Raluca’s practice regards to design as a catalyst for social cohesion, which can serve as a drive for new communal infrastructures. Her work is centred on visual arts and narrative, with an interest in film, exhibition design, interactive installations and digital technologies, addressing a concern for digitisation of physical processes.
Alice’s practice as a designer aims to unveil the invisible relationships between space, the body and technology. While at the Royal College of Art, she developed a sensibility for the corporeal experience of space, investigating the relationship between everyday movements and our environment. Her research is translated through a poetic narrative and visual imagery.
Artist’s statement
Amiss Collective is a multidisciplinary studio that focuses on the study of the relationships between human bodies and technological processes. Through a rejection of cartesian thinking, Amiss’ work advocates for a spatial practice that accommodates non-normative bodies. Usually developed for precision, symmetry and perfection, Amiss uses digitisation processes to foster the glitch, as a possibility to redefine the corporeal representation, as well as such representations consequent spatial experience.

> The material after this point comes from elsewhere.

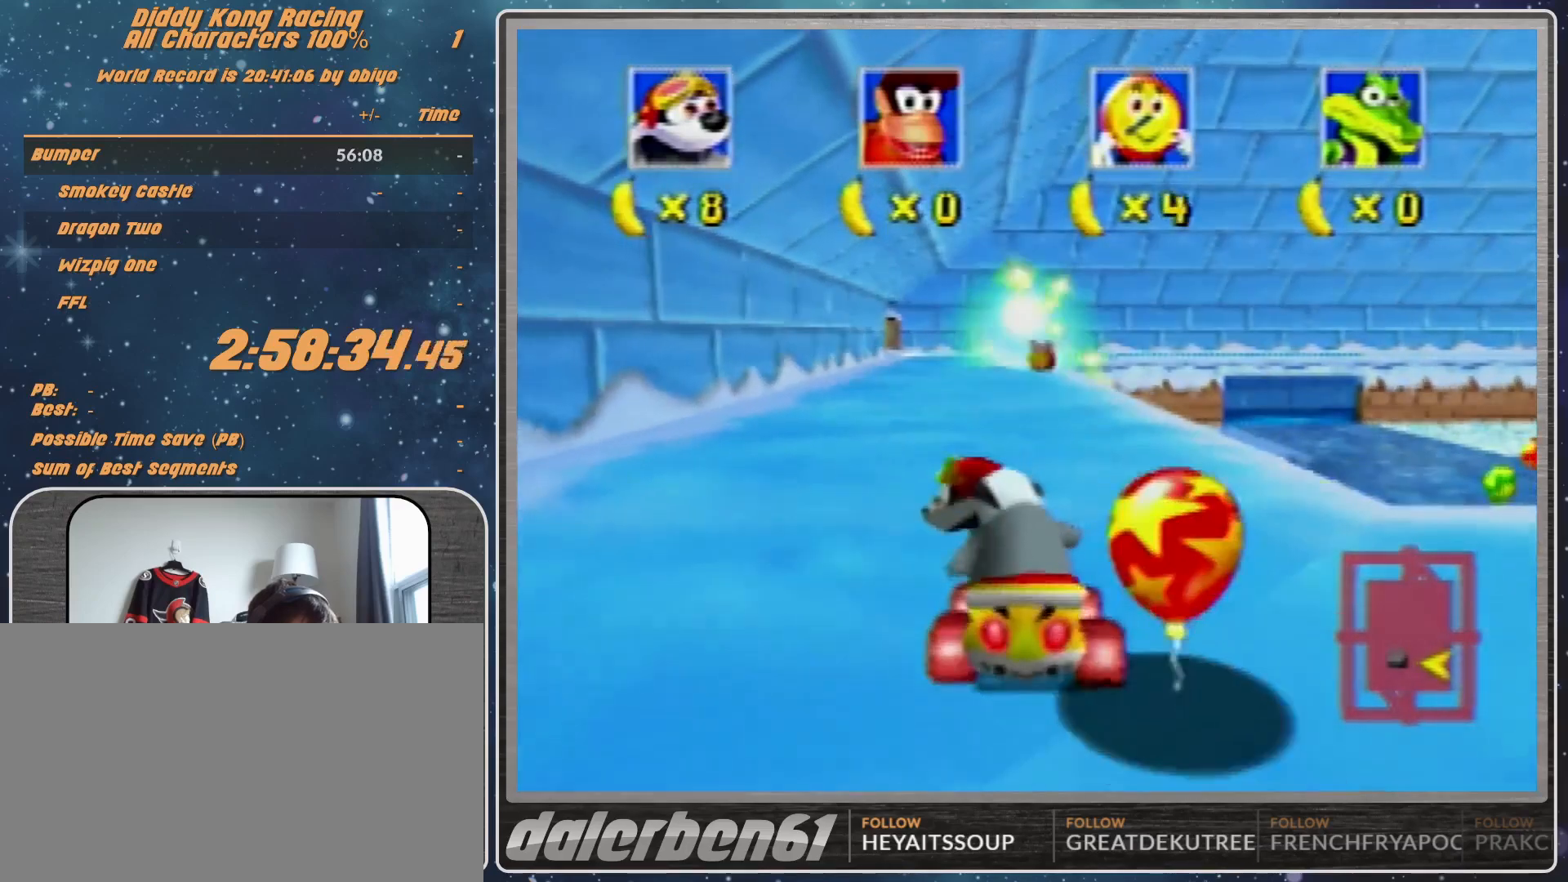
{"buttons": ["A"], "left_stick": "center", "events": [[167, "Z", "up"], [200, "Z", "down"], [433, "A", "down"], [433, "Z", "up"]]}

Synonym for ‘nonconformity,’ the name of the studio encompasses the ambition of our work — to hijack tools of digital world building and use them to strengthen an impartial representation and design of space. Thus, the workplaces all human bodies, especially the ones which may have been disregarded as of gender, class and ethnicity, in the centre of their research.
Digital environments reflect and amplify issues of the physical world, as biases instated in the physical are perpetuated in the digital. The collective sees technological malfunctions as an opportunity to represent bodies that may have been marginalised.
Working with both tools of the digital and physical world making, Amiss nurtures the moments at the intersection between the two realms. Tools of world-building are not used as intended by their makers in the collective’s work, in order to challenge the standards and norms for which such apparatuses have been designed for. Through visual imagery, narratives and direct interaction, the research takes the form of interactive installations, digital environments and thought-provoking short films, which encourage the audience to question their surroundings.
Thus, Amiss Collective aims to promote an inclusive spatial design practice, reflecting on the non-conformity of the human body and the impact of its digital existence.